Extracted data lines
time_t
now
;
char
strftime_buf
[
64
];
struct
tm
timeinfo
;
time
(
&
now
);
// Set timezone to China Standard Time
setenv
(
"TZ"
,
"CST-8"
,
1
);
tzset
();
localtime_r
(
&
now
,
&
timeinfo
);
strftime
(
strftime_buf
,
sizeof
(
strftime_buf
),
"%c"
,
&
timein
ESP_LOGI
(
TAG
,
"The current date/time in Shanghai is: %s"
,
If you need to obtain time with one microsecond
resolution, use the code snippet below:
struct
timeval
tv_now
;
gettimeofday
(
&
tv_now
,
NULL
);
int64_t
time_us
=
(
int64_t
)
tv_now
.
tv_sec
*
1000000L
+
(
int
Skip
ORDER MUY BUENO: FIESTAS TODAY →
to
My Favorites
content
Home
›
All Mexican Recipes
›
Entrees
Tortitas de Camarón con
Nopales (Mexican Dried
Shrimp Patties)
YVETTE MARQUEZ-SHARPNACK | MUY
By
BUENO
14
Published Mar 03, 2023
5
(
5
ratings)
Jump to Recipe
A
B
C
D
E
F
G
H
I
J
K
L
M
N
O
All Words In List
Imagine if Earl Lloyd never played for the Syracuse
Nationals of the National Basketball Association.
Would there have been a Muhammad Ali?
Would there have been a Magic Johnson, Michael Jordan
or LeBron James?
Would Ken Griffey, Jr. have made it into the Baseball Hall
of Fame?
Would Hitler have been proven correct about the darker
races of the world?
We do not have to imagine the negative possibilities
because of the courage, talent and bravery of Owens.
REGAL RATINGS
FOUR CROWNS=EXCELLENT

**To-do item**
Write out every one of the lines above again, keeping each one the same and in the same order.

**Exercise answer**
time_t
now
;
char
strftime_buf
[
64
];
struct
tm
timeinfo
;
time
(
&
now
);
// Set timezone to China Standard Time
setenv
(
"TZ"
,
"CST-8"
,
1
);
tzset
();
localtime_r
(
&
now
,
&
timeinfo
);
strftime
(
strftime_buf
,
sizeof
(
strftime_buf
),
"%c"
,
&
timein
ESP_LOGI
(
TAG
,
"The current date/time in Shanghai is: %s"
,
If you need to obtain time with one microsecond
resolution, use the code snippet below:
struct
timeval
tv_now
;
gettimeofday
(
&
tv_now
,
NULL
);
int64_t
time_us
=
(
int64_t
)
tv_now
.
tv_sec
*
1000000L
+
(
int
Skip
ORDER MUY BUENO: FIESTAS TODAY →
to
My Favorites
content
Home
›
All Mexican Recipes
›
Entrees
Tortitas de Camarón con
Nopales (Mexican Dried
Shrimp Patties)
YVETTE MARQUEZ-SHARPNACK | MUY
By
BUENO
14
Published Mar 03, 2023
5
(
5
ratings)
Jump to Recipe
A
B
C
D
E
F
G
H
I
J
K
L
M
N
O
All Words In List
Imagine if Earl Lloyd never played for the Syracuse
Nationals of the National Basketball Association.
Would there have been a Muhammad Ali?
Would there have been a Magic Johnson, Michael Jordan
or LeBron James?
Would Ken Griffey, Jr. have made it into the Baseball Hall
of Fame?
Would Hitler have been proven correct about the darker
races of the world?
We do not have to imagine the negative possibilities
because of the courage, talent and bravery of Owens.
REGAL RATINGS
FOUR CROWNS=EXCELLENT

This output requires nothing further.